Väter also waren nun Triebtäter mit phallischen Waffen, und in einer patriarchalischen Gesellschaft konnten sich Frauen nur noch als ausgebeutete Objekte wahrnehmen. In diesem Diskurs begann man jetzt, Matriarchatsmythen zu entwerfen und ansonsten auf Flokati-Teppich-Soirees die BH-freie Weiblichkeit als lila Weg in die sanfte Gesellschaft zu verkünden.
"Wir Frauen", hieß es nun, "werden dann erst unsere gesamte weibliche Kraft erlangen, wenn wir uns männlichen Wertvorstellungen entziehen, um damit die alten Götter vom Thron zu stoßen! Um dann in Einsamkeit und Stille visionär unser wahres Wesen zu erkennen." In der Folge sollte es zur vornehmsten Aufgabe der "patriarchalischen" Gesellschaft werden, diesen weiblichen Selbstfindungstrip zu finanzieren. Für Feministinnen ein Bußgeld der Gesellschaft.
Mit dem Feminismus war die Welt einfach und überschaubar geworden, so, wie sie es zuvor nur in kommunistischen Splittergruppen war. Der böse Zustand der Welt war Folge männlicher Verwüstung, Ausbeutung, Ausplünderung der Natur, Kriege, Hungerkatastrophen Männersache.

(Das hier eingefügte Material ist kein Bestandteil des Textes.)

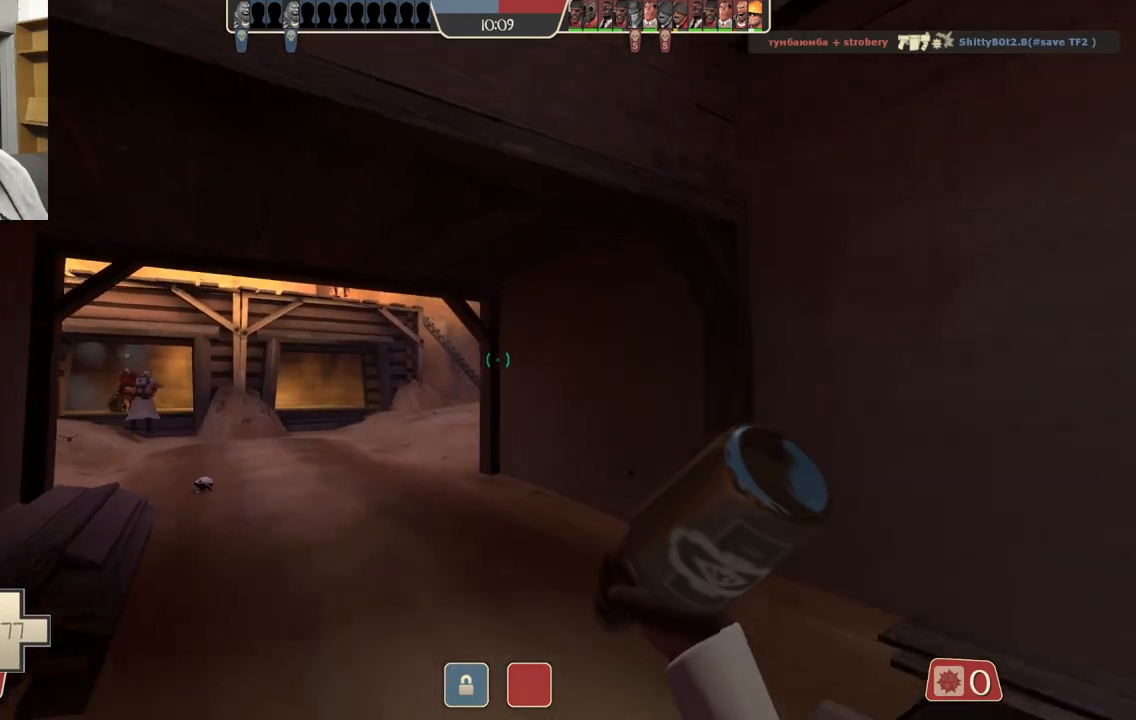
{"buttons": [], "left_stick": "down-right", "right_stick": "center", "events": [[67, "R1", "down"], [117, "R1", "up"], [200, "right_stick", "left"], [300, "right_stick", "center"], [417, "SQUARE", "down"], [500, "SQUARE", "up"]]}
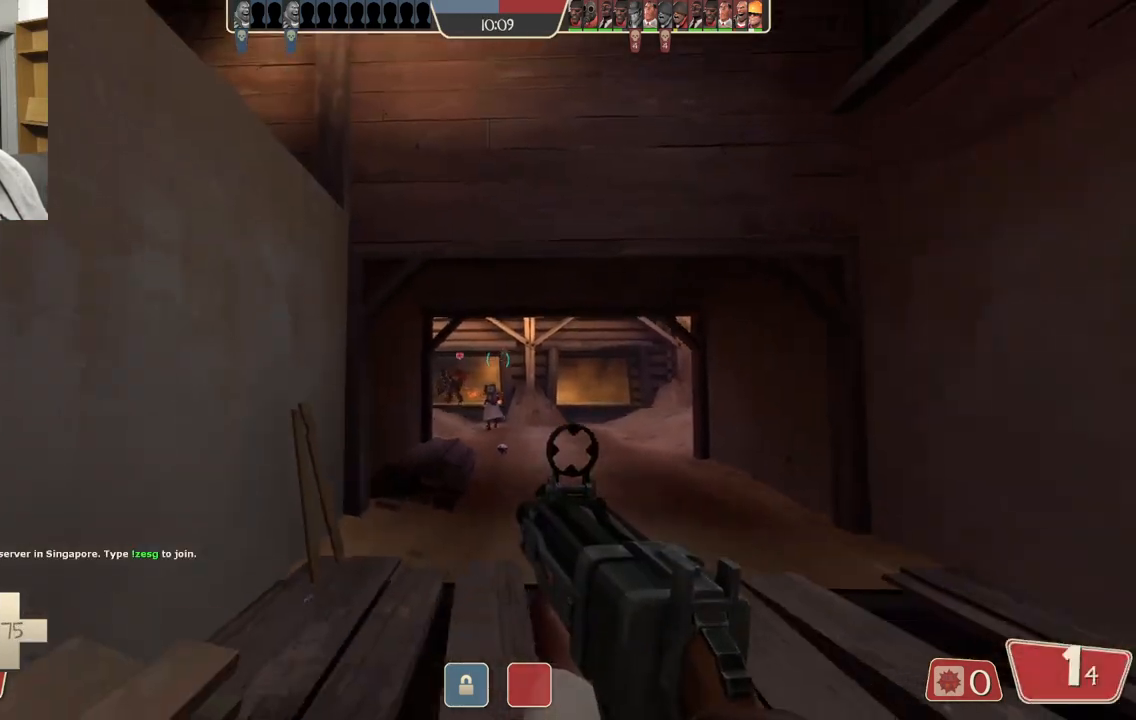
{"buttons": [], "left_stick": "center", "right_stick": "center", "events": [[83, "SQUARE", "down"], [150, "SQUARE", "up"], [217, "SQUARE", "down"], [300, "SQUARE", "up"], [333, "left_stick", "center"]]}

Der "Kampf um Gleichheit" war ein reiner Kulturkampf; denn die entscheidenden Frauenrechte waren längst erstritten worden, in der Französischen Revolution und der industriell-proletarischen sowie in zahlreichen Reformbewegungen. Ab 1919 war Geschlechtergleichheit in der bürgerlichen Gesellschaft etabliert. Zwar hatte der Nationalsozialismus die Frau wieder zur Nur-Gebärerin gemacht und entrechtet, aber im Grundgesetz von 1949 wurde die Gleichheit der Frau in allen gesellschaftlichen Bereichen garantiert.
Dennoch, unter dem Diskurs-Regime der wohlstandssatten Kleinrevolutionäre wurde der Schulddruck auf die "Männergesellschaft" zielstrebig verstärkt. Politik operiert ja nicht mehr im materiellen, sondern vorwiegend im symbolischen Raum mit grenzenlosen Freiheiten. Je mehr das Patriarchat verschwand, desto begeisterter wurde es gehaßt.
"Kein Projekt der Linken seit 1968", resümiert Susanne Gaschke in der "Zeit" vom 12.2.1998, "war so erfolgreich wie die neue Frauenbewegung zumindest, was die rhetorische und ideologische Wirkung angeht."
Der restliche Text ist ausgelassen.